Time and again, there are media reports about a person dying by suicide and then another person somehow connected to that individual also dying by suicide. This phenomenon happens with such frequency at this juncture in time it has been given its own name: suicide contagion. Because suicide contagion is a recurring and relatively widespread problem, it is important for all of us to have at least a basic understanding of what is meant by suicide contagion.
Definition of Suicide Contagion
The U.S. Department of Health and Human Services has established a definition of suicide contagion that is being widely used in the United States today:
Suicide contagion is the exposure to suicide or suicidal behaviors within one’s family, one’s peer group, or through media reports of suicide and can result in an increase in suicide and suicidal behaviors. Direct and indirect exposure to suicidal behavior has been shown to precede an increase in suicidal behavior in persons at risk for suicide, especially in adolescents and young adults.
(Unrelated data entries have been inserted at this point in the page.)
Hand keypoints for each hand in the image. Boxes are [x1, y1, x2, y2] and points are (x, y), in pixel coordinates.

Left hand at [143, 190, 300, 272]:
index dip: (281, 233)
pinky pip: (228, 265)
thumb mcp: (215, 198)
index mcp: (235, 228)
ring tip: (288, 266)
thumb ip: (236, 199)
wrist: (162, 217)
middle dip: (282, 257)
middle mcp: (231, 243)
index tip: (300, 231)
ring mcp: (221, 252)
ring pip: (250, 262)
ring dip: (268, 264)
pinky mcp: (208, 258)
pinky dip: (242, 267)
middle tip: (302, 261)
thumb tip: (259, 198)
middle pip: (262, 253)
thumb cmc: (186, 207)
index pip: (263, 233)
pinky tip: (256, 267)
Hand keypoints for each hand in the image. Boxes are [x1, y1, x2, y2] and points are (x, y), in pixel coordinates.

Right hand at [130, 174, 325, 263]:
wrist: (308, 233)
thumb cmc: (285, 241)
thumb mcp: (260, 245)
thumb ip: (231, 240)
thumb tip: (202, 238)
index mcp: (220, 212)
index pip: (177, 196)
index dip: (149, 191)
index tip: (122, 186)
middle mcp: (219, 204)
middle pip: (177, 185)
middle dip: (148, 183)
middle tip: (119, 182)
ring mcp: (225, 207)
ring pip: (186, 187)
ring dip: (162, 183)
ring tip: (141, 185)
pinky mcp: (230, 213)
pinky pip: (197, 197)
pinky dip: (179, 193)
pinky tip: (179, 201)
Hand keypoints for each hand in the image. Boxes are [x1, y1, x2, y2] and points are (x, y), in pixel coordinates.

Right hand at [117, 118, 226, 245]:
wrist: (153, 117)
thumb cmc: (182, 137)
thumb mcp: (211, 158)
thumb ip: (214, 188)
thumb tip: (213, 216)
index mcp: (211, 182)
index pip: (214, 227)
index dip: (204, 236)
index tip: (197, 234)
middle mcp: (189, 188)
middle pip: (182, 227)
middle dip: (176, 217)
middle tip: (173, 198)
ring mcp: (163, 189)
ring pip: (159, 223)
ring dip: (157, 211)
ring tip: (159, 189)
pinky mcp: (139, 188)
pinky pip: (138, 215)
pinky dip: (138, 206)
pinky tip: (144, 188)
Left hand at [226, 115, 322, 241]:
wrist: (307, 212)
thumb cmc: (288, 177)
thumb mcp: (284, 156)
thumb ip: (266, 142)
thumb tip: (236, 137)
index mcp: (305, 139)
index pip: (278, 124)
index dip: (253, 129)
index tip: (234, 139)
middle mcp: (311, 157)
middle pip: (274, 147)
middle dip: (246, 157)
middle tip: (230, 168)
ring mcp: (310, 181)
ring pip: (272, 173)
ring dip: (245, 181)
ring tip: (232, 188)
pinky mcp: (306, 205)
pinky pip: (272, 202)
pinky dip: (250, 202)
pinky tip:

Cohorts and Suicide Contagion
Suicide contagion has a tendency to extend across a particular cohort of individuals. This spread of suicide contagion can occur directly and indirectly.
The direct spread of suicide via suicide contagion can be seen in specific cohorts like:
- Schoolmates of an individual who died by suicide
- Friends of a person who died by suicide
- Family members of an individual who died by suicide
- Professional colleagues of an individual who died by suicide
The indirect spread of suicide via suicide contagion can be seen in situations that include:
- Individuals exposed to media reports of a suicide (which is discussed more fully in a moment)
- Friends of friends, friend of relatives, students at other schools who died by suicide
When it comes to indirect contagion, an individual who contemplates suicide knows of but lacks a direct connection to a person who had died by suicide.
Media and Suicide Contagion
Research into and examination of the suicide contagion phenomenon have led to the conclusion that the media can play a notable or even significant role in the “spread” of death by suicide. Media coverage of a person who died by suicide is a dicey proposition. A person contemplating suicide who watches this type of coverage might feel motivated to move forward and begin specific planning to take his or her life. Some mental health professionals have referenced some media coverage to have the effect of “glamorizing” death by suicide.
The Department of Health and Human Services has called for the media to rethink the way it covers deaths by suicide – including when the death involved a celebrity. The Department of Health and Human Services suggests that media outlets do the following:
- Minimize reports about people who have died by suicide, including limiting references to the cause of death and limiting the number of times a particular death is reported
- Make certain that media reports are factual and concise
- Avoid oversimplifying a death by suicide by trying to attach it to a recent life event of a person who has died in this manner (suicide typically being the result of a variety of often complicated factors)
- Reports should not divulge the method of death
- Reports should avoid any detailed descriptions of the death scene and related matters
- Person who died by suicide should not be glorified for his or her manner of death
- Suicide should not be explained as effective in achieving a personal goal
Warning Signs of Suicide Contagion and a Person at Risk
The Mayo Clinic has enumerated specific warning signs of the existence of possible suicide contagion and that a person may be at risk of dying by suicide. These warning signs and risk factors include:
- Talking about suicide — for example, making statements such as “I’m going to kill myself,” “I wish I were dead” or “I wish I hadn’t been born”
- Getting the means to take their own life, such as buying a gun or stockpiling pills
- Withdrawing from social contact and wanting to be left alone
- Having mood swings, such as being emotionally high one day and deeply discouraged the next
- Being preoccupied with death, dying or violence
- Feeling trapped or hopeless about a situation
- Increasing use of alcohol or drugs
- Changing normal routines, including eating or sleeping patterns
- Doing risky or self-destructive things, such as using drugs or driving recklessly
- Giving away belongings or getting affairs in order when there is no other logical explanation for doing this
- Saying goodbye to people as if they won’t be seen again
- Developing personality changes or being severely anxious or agitated, particularly when experiencing some of the warning signs listed above
If a person exhibits these types of signals or signs, serious consideration needs to be given to engaging the support and assistance of a professional versed in the realm of suicide prevention.